3. Dimensionality reduction - keep what matters#
For all but the simplest systems, the raw projection has too many features for clustering to behave well. HTMD provides:
TICA- time-lagged independent component analysis, the default choice for MD.GWPCA- globally-weighted PCA.
Both classes take a MetricData and a lag time (in frames or absolute time units) and return a new MetricData in the reduced space.
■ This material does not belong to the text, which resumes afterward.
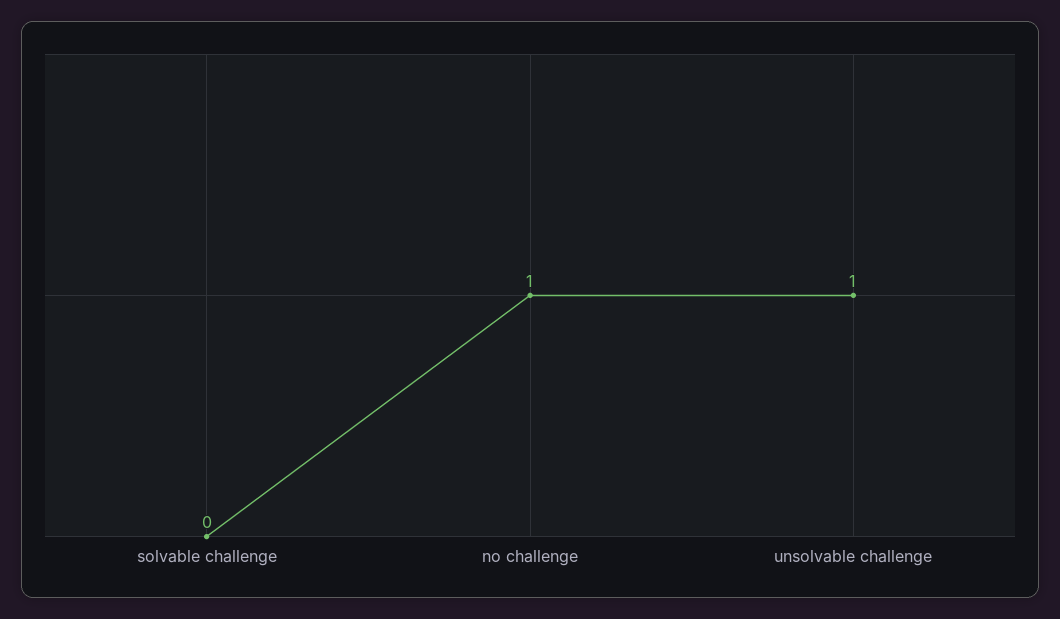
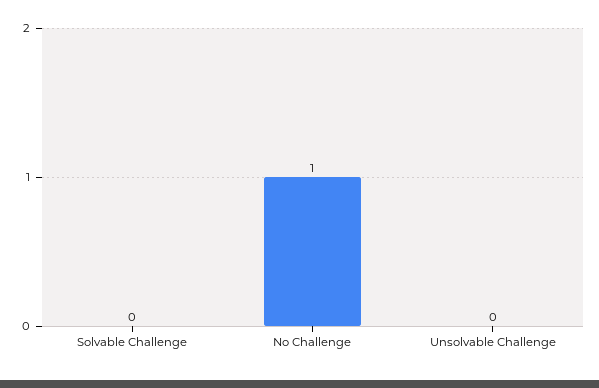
unsolvable challenge: 1 -> 0

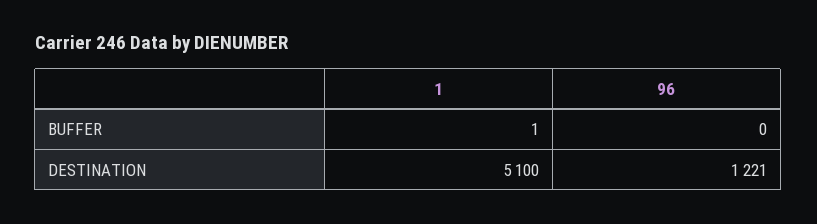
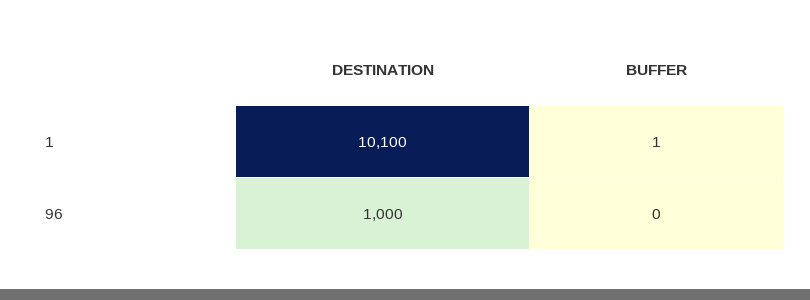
1, DESTINATION: 5100 -> 10100
96, DESTINATION: 1221 -> 1000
TICA can also wrap a Metric directly for on-the-fly projection without materialising the full feature array first.
4. Clustering - discretise the state space#
Clustering assigns each frame to one of K microstates. HTMD wraps several clustering schemes:
MiniBatchKMeansfrom scikit-learn (the usual default).KCenter- good for low-population states.RegCluster- radius-based assignment around precomputed centres.
The result is a per-frame integer label stored on the same MetricData object.
5. Markov state model and kinetics#
Model builds the Markov state model from the clustered data: counts transitions at a chosen lag time, computes the transition matrix, identifies macrostates by PCCA+, and exposes equilibrium populations and timescales.
Kinetics consumes the Model and computes mean first-passage times, rate constants, and free energies between user-specified source and sink states.
data_clust.fstep = 0.1 # ns per frame - Kinetics needs this
model = Model(data_clust)
model.markovModel(lag=20, macronum=4)
kin = Kinetics(model, temperature=300, concentration=1e-3)
kin.getRates()
Kinetics raises if model.data.fstep is None - it needs the per-frame timestep to convert rates into wall-clock units.
What this means in practice#
Each tutorial in Analysing trajectories is one trip through this pipeline on a different system. If a tutorial mentions a class you don’t recognise, find the box it sits in above and you’ll know what its inputs and outputs look like.